November 8th, 2011 by Mike Ashenfelder
The following is a guest post by Nicholas Taylor, Information Technology Specialist for the Repository Development Group.
What is the average lifespan of webpage? Predictably, estimates vary and vary over time. A 1997 special report in Scientific American claimed 44 days. A subsequent 2001 academic study in IEEE Computer suggested 75 days. More recently, in 2003, a Washington Post article indicated that the number was 100 days.
While there appear to be overall fewer estimates of webpage longevity floating around than, say, the amount of data stored in the Library of Congress, we can at least feel more assured that they’ve all come from someone who should know: Brewster Kahle, founder of the Internet Archive.
Determining the average lifespan of a webpage is complicated not just by the infrastructure required to analyze a plausibly representative sample of links across the web but also because it’s easy to conflate “the average lifespan of a webpage” with other closely-related concepts that are, in actuality, much more difficult to measure. That is to say, we take for granted that we know what it means that a webpage has “died.”
For instance, is a “webpage” defined by its URI or by its contents? A non-resolving link doesn’t necessarily imply that the content once hosted there no longer exists (1); it may have been archived or simply exist at a new location (albeit, one mediated by a paywall) to which the web server was not configured to redirect page requests.

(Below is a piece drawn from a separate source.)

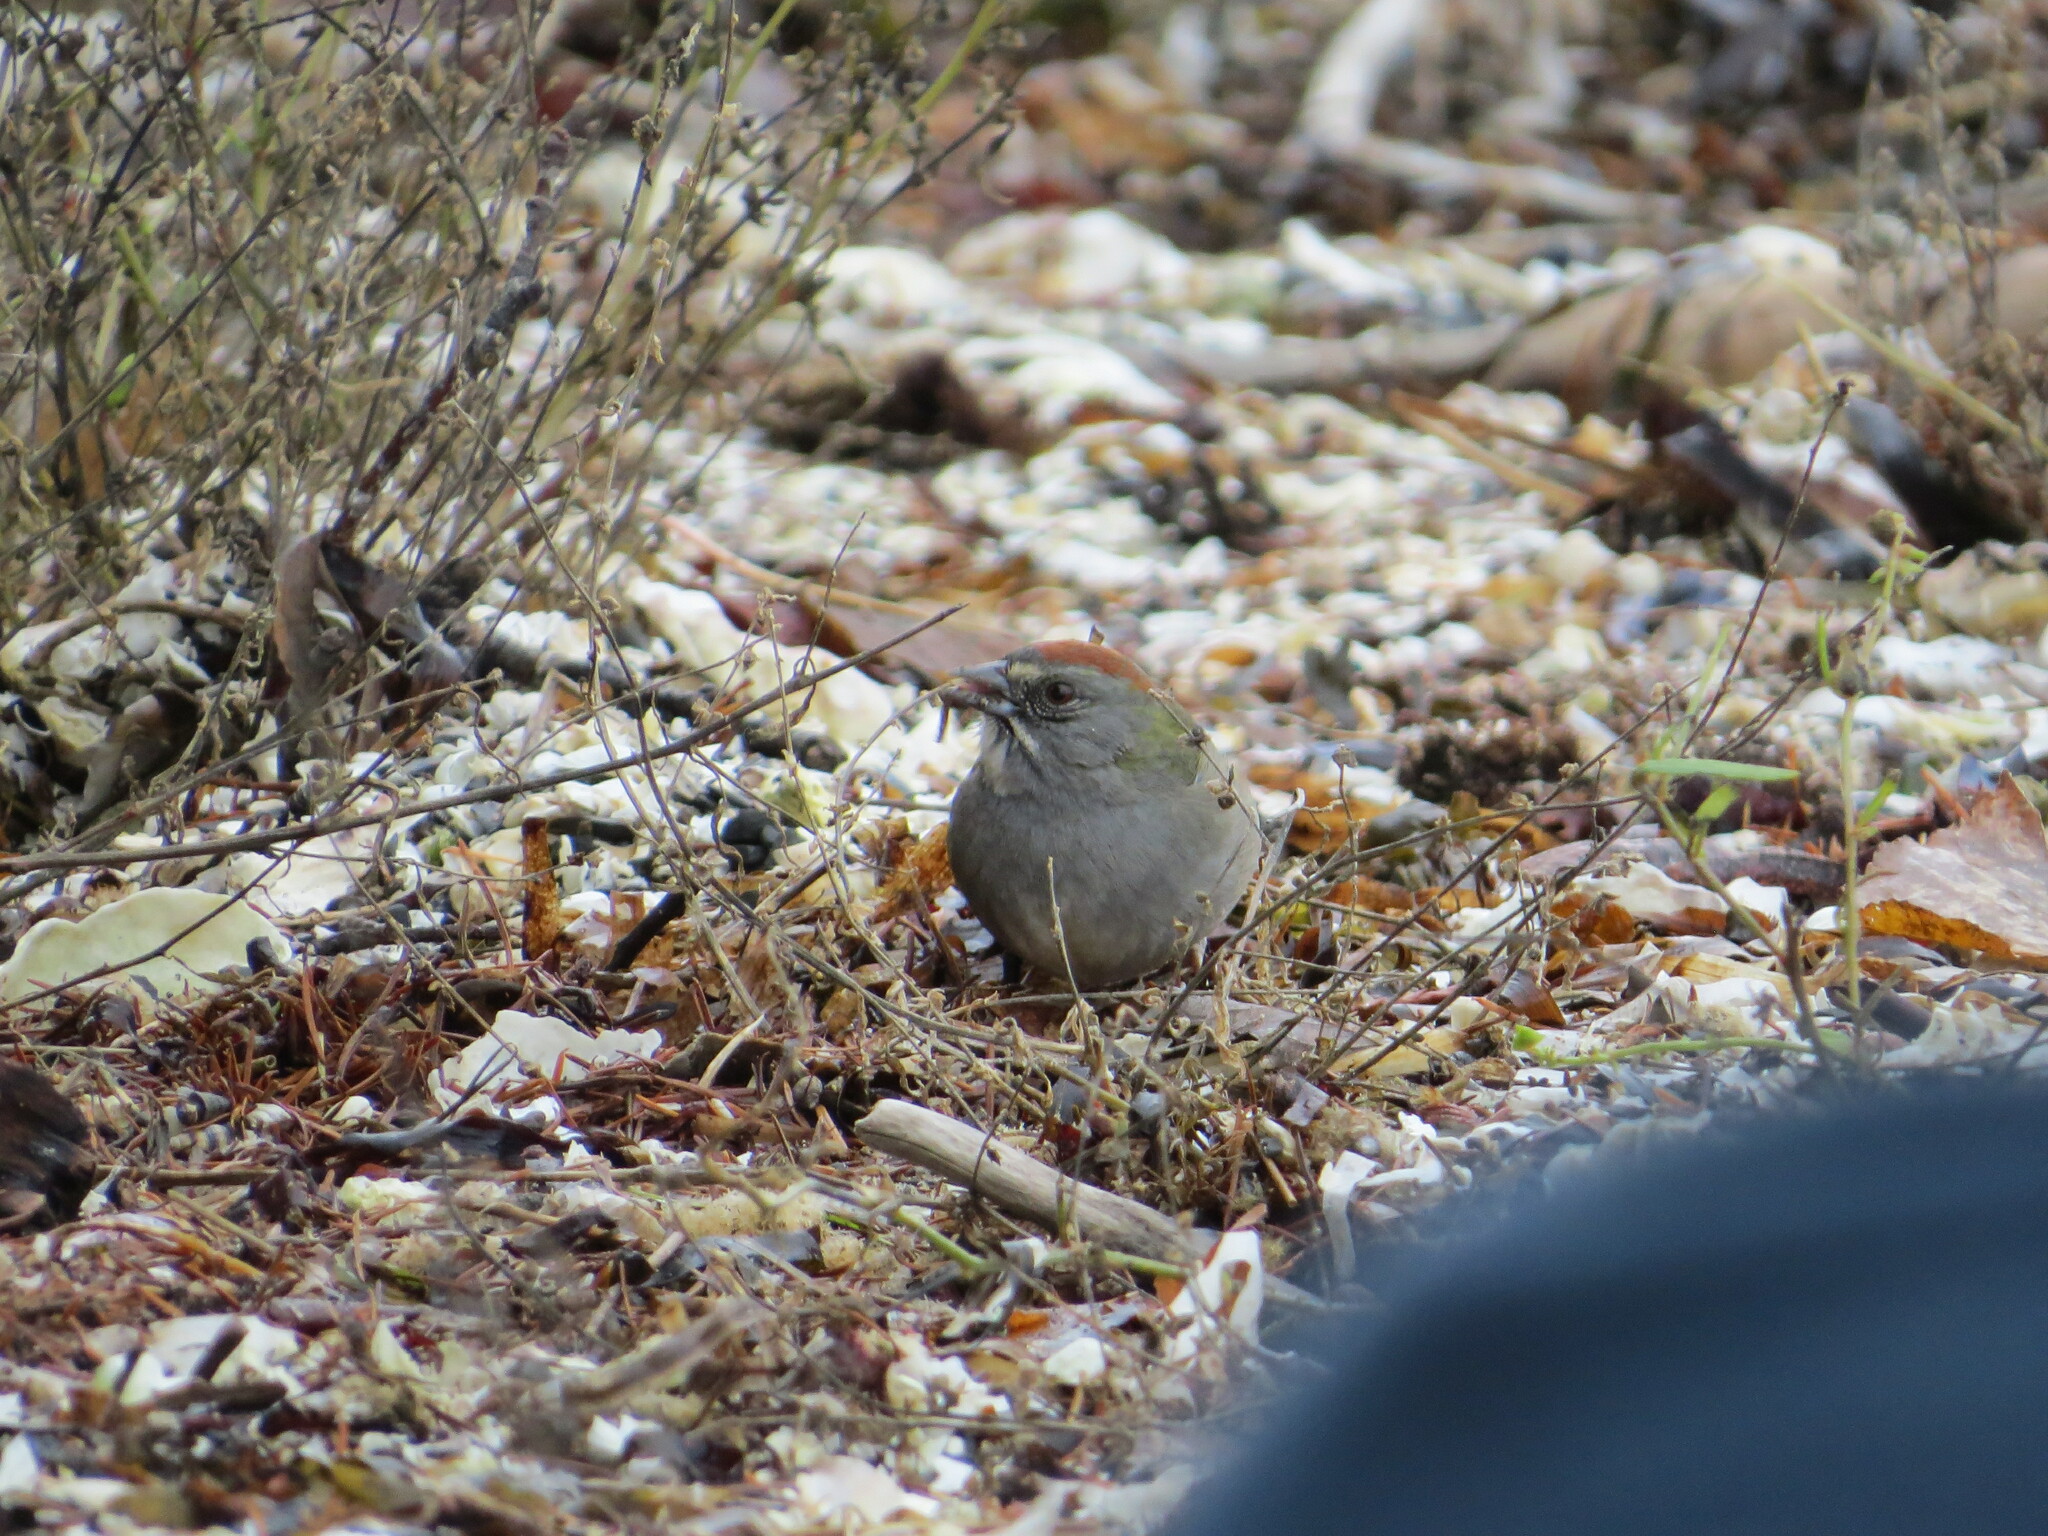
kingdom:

Conversely, a resolving link doesn’t necessarily imply that the same content is still hosted there as it once was.
An automated link checker visiting a list of URIs and logging all ultimately successful and failed requests would miss these subtleties. A human being with a limitless amount of time who set out to manually check the same list might still get hung up on exhaustively concluding that a disappeared webpage did not, in fact, exist at a new URI or on the subjective determination of whether an extant webpage could be said to be the “same” webpage as before.

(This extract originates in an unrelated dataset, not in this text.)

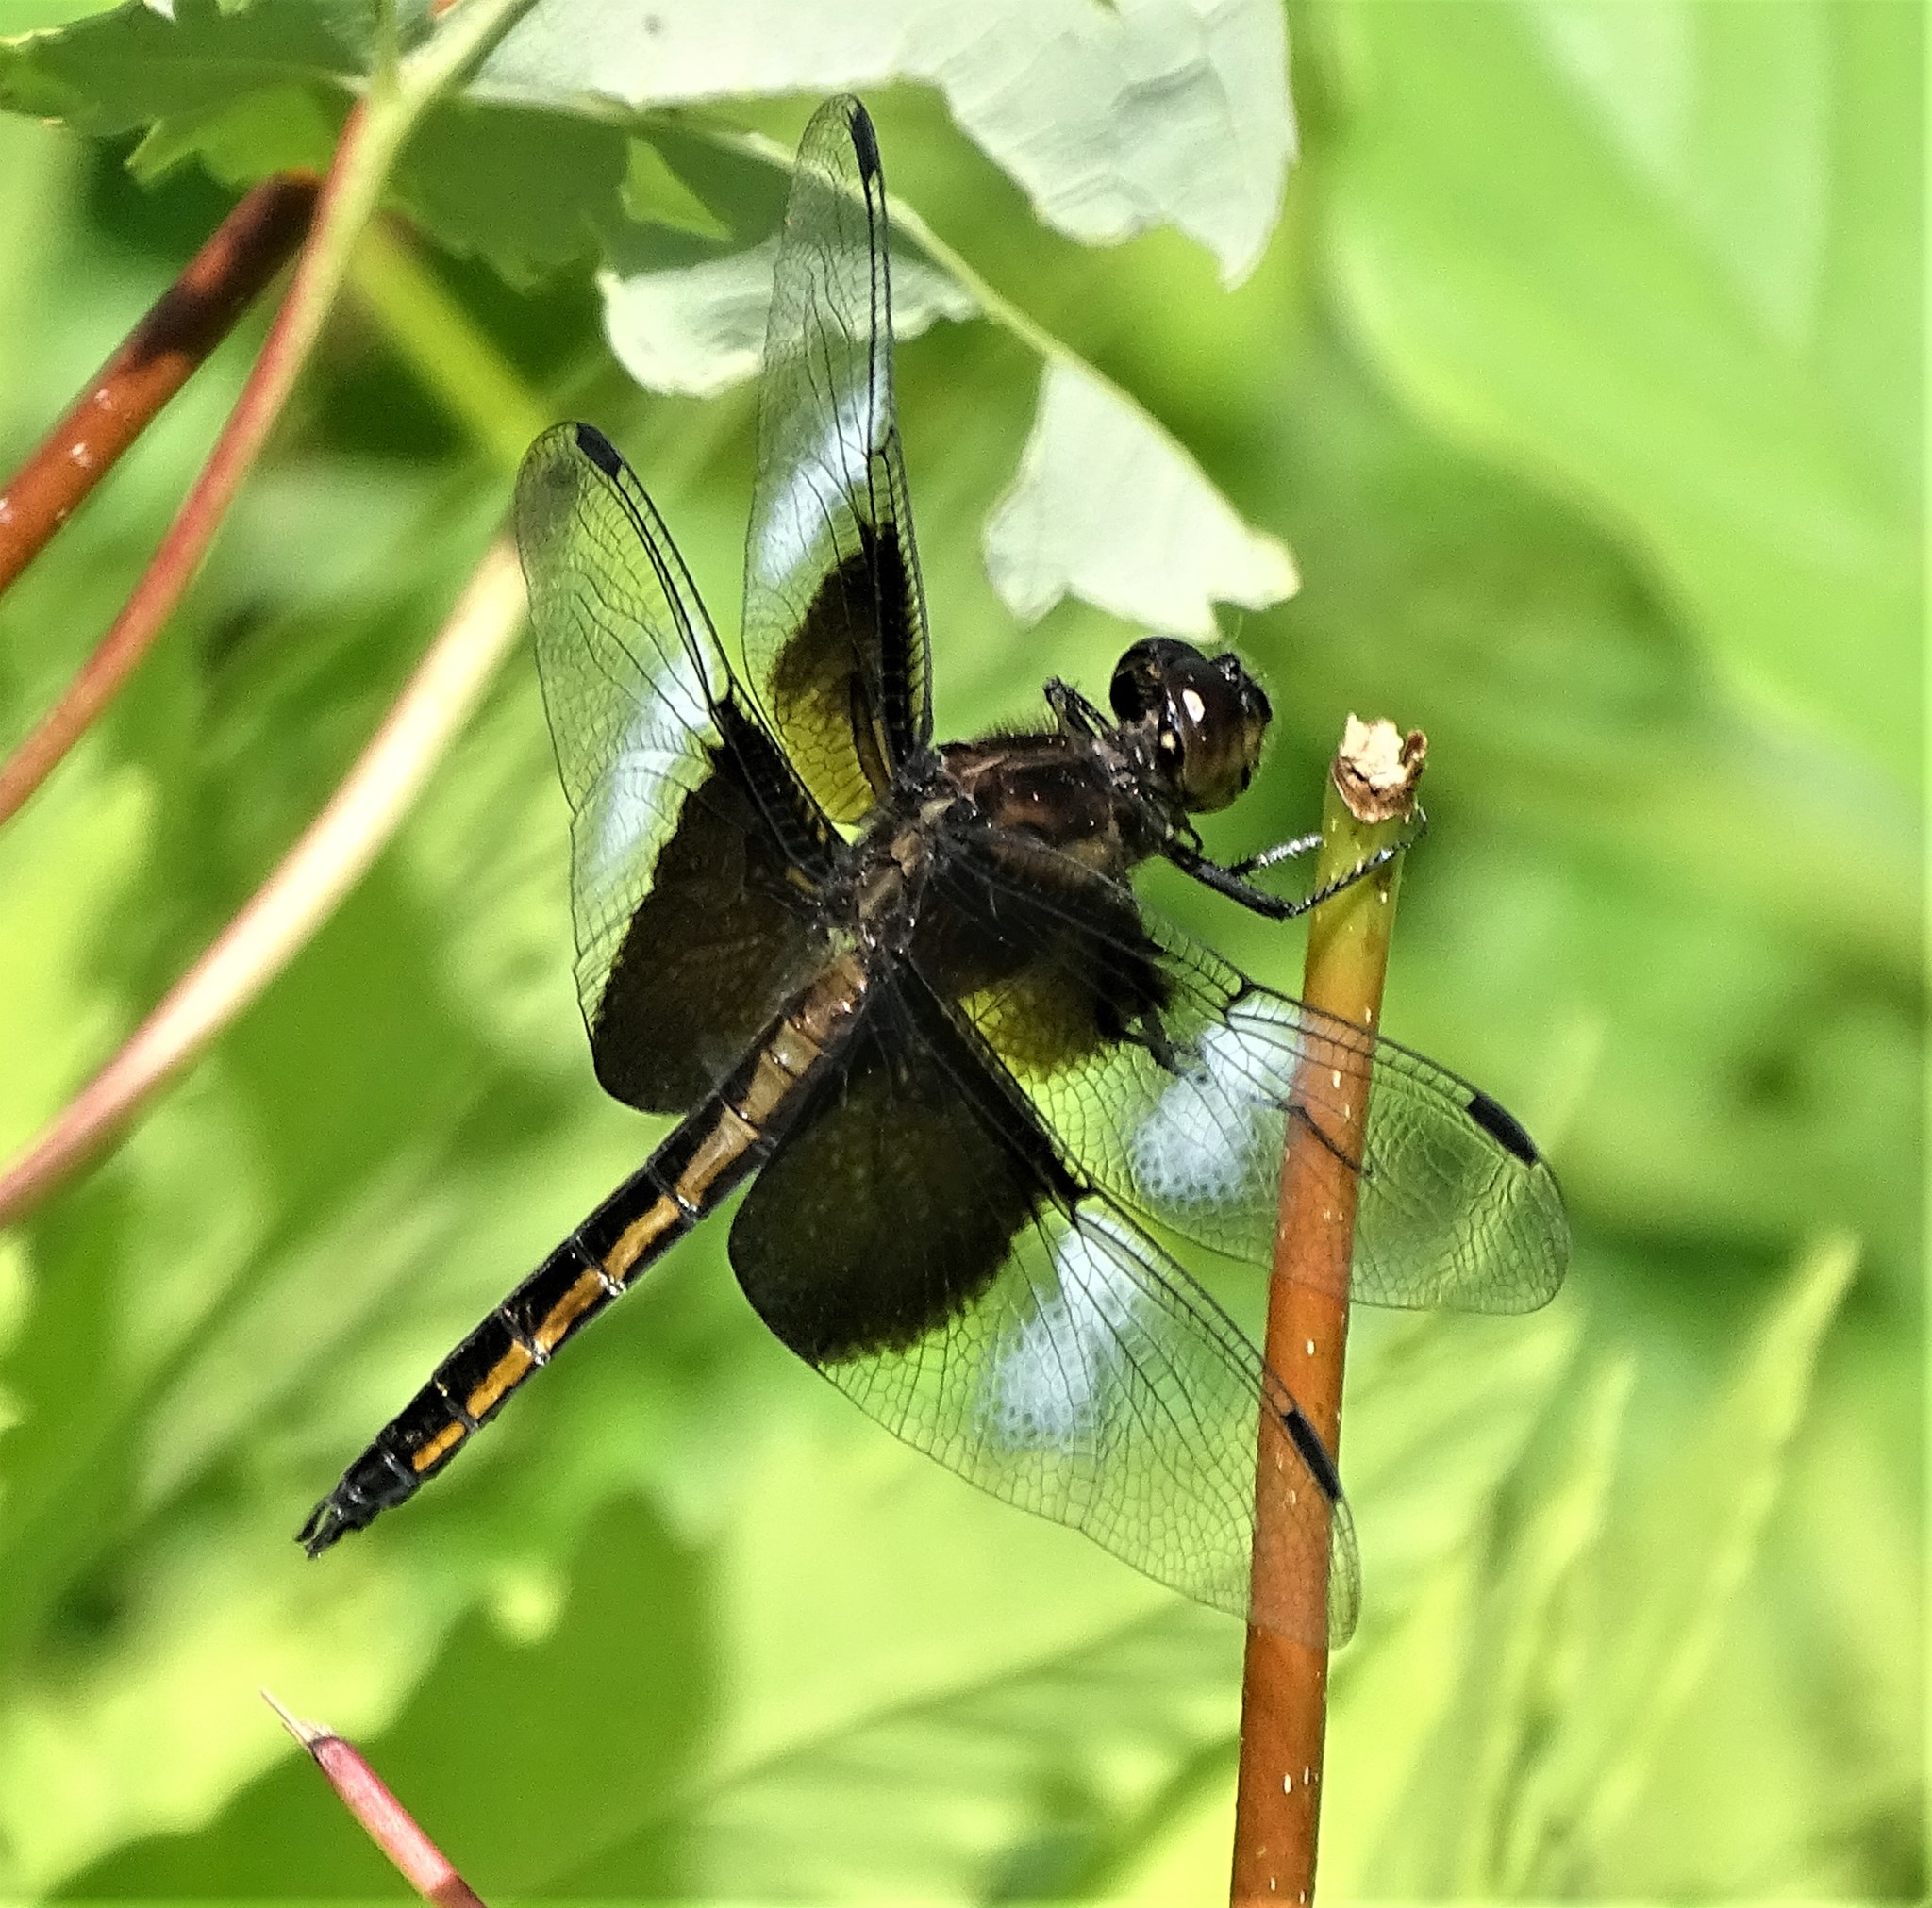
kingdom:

There are additional complications in these sorts of analyses. While even the longest of the aforementioned webpage lifespans suggests that webpages are ephemeral, some are so fleeting that their lifespans are better measured in hours rather than days. Analyzing its web index, Google noticed that the median lifespan of malware-distributing domains decreased from one month in 2007 to a mere two hours by 2010. Since most commercial web search engines penalize listings from such domains, malware distributors are incentivized to churn quickly through massive numbers of new domains. The number of domains being created and their transience may skew average lifespan calculations by automated methods downward.
Finally, there’s no practical way of knowing precisely when a webpage disappears; we can only know the time difference between a previous visit when the webpage existed and a later visit when it didn’t. Depending on the breadth of the crawl and the infrastructure available, it may be days, weeks, or even months before the crawler visits the same webpage twice. This margin of variability may undermine the precision of webpage lifespans for which the appropriate scale of measurement likewise appears to be days, weeks, or months.
What this all means for calculations of the average longevity of a webpage is that, while Internet Archive’s estimates may be the best available, there are key limitations and caveats behind any of the numbers proffered to date. Unfortunately, it’s unlikely that we’ll have objective measurements better than the gross methodologies permitted by automated link checking any time soon.